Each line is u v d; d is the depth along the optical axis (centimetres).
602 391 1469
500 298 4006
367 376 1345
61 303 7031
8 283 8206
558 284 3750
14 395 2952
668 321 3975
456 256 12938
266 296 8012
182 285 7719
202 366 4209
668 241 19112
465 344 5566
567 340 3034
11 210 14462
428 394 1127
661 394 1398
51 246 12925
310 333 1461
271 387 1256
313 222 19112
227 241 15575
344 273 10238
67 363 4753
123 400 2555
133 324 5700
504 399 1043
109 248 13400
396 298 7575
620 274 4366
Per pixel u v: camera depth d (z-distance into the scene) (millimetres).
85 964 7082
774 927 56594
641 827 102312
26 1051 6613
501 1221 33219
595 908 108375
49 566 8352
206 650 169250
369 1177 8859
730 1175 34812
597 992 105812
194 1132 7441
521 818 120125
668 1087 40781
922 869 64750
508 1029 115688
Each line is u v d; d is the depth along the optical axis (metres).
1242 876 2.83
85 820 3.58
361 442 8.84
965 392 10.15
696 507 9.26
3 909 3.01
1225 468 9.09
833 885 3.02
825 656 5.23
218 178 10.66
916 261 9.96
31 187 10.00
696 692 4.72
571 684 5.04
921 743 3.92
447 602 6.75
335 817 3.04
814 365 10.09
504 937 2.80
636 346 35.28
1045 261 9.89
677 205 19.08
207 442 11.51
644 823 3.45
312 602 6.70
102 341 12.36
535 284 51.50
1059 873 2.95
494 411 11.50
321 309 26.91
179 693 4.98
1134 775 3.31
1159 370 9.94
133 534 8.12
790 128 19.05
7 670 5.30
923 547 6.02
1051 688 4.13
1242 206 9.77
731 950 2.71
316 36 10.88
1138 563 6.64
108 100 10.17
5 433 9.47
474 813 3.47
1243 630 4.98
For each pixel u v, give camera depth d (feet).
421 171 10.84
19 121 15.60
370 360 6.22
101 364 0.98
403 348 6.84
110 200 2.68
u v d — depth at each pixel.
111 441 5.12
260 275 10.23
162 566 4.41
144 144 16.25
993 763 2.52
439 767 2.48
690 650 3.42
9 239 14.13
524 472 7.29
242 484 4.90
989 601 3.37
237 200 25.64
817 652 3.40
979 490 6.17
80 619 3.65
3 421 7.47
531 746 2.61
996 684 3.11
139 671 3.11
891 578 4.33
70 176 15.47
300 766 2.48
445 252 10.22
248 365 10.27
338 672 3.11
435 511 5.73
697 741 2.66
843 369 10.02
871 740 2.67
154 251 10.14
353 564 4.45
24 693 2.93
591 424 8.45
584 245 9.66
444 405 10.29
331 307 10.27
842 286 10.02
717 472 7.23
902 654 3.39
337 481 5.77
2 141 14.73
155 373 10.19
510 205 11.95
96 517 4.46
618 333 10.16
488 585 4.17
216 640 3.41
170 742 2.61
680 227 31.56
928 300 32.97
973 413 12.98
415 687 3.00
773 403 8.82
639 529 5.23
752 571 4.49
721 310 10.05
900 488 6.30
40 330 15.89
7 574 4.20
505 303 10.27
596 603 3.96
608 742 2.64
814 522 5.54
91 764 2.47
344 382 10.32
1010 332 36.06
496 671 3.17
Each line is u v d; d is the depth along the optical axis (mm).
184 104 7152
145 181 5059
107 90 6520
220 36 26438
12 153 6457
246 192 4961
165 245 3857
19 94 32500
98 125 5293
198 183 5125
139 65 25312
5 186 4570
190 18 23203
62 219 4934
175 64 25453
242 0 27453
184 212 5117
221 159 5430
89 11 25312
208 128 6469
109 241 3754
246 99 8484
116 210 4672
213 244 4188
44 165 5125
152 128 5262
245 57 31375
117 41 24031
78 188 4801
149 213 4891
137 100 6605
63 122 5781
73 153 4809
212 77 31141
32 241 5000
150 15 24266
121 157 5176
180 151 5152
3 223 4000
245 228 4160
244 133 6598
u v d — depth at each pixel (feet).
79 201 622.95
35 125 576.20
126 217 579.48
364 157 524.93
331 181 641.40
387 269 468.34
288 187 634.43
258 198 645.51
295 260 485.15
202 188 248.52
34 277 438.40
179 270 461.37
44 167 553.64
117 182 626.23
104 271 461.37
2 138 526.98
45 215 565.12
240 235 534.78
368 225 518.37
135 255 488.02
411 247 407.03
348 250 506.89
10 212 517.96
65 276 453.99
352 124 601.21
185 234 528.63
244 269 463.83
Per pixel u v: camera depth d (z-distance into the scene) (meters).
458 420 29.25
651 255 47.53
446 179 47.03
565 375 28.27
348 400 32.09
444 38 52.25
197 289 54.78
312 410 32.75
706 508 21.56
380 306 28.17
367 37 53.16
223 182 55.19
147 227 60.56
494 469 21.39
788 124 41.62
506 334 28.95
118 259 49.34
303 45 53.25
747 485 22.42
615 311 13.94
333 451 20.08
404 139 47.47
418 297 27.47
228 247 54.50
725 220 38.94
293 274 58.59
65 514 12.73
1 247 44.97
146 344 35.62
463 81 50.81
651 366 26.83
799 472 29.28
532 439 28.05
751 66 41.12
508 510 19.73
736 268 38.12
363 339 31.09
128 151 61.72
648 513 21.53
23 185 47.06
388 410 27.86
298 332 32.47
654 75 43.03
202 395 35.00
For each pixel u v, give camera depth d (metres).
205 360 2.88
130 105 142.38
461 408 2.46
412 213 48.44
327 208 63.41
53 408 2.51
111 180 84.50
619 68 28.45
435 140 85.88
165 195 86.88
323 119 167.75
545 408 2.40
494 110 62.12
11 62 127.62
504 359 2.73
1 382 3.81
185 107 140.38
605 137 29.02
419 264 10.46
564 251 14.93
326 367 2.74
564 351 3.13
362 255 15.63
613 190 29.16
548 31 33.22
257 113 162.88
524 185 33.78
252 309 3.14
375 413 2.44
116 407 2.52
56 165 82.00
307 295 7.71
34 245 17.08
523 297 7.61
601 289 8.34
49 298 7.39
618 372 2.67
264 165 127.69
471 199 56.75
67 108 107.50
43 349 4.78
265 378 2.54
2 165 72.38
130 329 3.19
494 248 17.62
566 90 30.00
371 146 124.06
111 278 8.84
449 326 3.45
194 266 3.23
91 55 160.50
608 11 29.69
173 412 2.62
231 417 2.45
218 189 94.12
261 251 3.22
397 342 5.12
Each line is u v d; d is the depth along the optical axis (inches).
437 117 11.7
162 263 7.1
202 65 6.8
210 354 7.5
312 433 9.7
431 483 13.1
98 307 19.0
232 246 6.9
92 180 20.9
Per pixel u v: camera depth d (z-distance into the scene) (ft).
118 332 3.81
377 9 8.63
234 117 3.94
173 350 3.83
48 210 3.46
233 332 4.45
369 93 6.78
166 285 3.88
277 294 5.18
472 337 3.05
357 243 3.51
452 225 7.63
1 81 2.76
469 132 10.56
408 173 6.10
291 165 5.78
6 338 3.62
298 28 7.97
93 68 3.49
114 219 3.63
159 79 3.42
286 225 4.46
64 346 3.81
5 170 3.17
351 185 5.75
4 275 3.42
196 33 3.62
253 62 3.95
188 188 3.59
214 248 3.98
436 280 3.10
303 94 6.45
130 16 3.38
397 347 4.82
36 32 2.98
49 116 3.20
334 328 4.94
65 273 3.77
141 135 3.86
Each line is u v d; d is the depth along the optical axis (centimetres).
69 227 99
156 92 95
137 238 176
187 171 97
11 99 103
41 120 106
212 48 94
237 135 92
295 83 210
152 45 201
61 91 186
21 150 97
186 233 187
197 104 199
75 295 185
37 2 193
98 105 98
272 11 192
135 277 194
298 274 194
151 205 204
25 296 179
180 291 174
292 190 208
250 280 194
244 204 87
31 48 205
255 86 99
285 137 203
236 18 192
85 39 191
════
- [What the exercise asks]
In the listing above, locate the line containing "661 394 1398" and the line containing "677 205 19.08", then transcribe both and every line between them verbatim.

- [Result for this exercise]
661 394 1398
51 246 12925
310 333 1461
271 387 1256
313 222 19112
227 241 15575
344 273 10238
67 363 4753
123 400 2555
133 324 5700
504 399 1043
109 248 13400
396 298 7575
620 274 4366
Per pixel u v: camera depth d (z-distance into the scene) (millimetres).
85 964 7082
774 927 56594
641 827 102312
26 1051 6613
501 1221 33219
595 908 108375
49 566 8352
206 650 169250
369 1177 8859
730 1175 34812
597 992 105812
194 1132 7441
521 818 120125
668 1087 40781
922 869 64750
508 1029 115688
Each line is u v d; d is the depth along the optical axis (metres).
1242 876 2.83
85 820 3.58
361 442 8.84
965 392 10.15
696 507 9.26
3 909 3.01
1225 468 9.09
833 885 3.02
825 656 5.23
218 178 10.66
916 261 9.96
31 187 10.00
696 692 4.72
571 684 5.04
921 743 3.92
447 602 6.75
335 817 3.04
814 365 10.09
504 937 2.80
636 346 35.28
1045 261 9.89
677 205 19.08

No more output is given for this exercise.